■ **Task description**: Exactly the lines from the start of the data through the line containing "The video was especially interesting." should be output, with both ends kept and nothing added.

+++ Listed records

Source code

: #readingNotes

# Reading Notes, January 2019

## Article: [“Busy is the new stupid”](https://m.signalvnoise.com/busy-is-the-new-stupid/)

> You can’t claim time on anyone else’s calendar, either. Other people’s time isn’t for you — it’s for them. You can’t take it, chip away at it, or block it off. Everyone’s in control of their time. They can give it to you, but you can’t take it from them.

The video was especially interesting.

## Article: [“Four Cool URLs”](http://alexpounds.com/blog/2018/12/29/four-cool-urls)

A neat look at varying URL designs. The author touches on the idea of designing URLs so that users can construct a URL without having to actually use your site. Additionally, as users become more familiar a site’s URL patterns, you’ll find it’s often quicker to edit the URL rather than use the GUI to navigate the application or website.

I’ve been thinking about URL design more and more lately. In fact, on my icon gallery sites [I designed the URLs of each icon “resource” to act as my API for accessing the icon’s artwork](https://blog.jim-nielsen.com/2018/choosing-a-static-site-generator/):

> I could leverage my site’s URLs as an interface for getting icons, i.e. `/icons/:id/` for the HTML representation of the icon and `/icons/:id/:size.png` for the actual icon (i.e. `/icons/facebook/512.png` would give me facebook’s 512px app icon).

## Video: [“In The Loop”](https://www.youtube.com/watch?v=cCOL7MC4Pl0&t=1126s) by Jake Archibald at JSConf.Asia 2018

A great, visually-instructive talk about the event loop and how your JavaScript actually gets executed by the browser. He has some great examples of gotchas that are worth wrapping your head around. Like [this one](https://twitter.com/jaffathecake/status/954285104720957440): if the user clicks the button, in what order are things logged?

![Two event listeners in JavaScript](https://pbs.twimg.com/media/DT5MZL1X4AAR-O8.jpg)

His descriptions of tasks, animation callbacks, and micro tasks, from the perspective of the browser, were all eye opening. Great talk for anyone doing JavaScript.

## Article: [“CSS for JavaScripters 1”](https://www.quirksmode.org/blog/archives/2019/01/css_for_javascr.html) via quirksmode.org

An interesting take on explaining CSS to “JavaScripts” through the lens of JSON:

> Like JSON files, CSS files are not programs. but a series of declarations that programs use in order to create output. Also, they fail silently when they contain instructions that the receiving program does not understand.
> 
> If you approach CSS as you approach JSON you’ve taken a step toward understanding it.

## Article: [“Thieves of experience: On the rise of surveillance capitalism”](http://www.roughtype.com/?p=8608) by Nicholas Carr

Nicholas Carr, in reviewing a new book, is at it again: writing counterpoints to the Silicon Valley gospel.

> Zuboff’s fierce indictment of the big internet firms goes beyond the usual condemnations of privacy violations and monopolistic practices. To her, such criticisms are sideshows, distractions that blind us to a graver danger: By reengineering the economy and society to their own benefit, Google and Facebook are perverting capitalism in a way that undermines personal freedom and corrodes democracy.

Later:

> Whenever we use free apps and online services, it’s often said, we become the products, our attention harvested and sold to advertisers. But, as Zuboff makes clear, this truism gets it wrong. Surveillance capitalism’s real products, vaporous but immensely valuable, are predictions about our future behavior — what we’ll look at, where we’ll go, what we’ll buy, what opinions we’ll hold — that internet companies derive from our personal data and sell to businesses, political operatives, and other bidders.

++++++

■ **Answer box**:
Source code

: #readingNotes

# Reading Notes, January 2019

## Article: [“Busy is the new stupid”](https://m.signalvnoise.com/busy-is-the-new-stupid/)

> You can’t claim time on anyone else’s calendar, either. Other people’s time isn’t for you — it’s for them. You can’t take it, chip away at it, or block it off. Everyone’s in control of their time. They can give it to you, but you can’t take it from them.

The video was especially interesting.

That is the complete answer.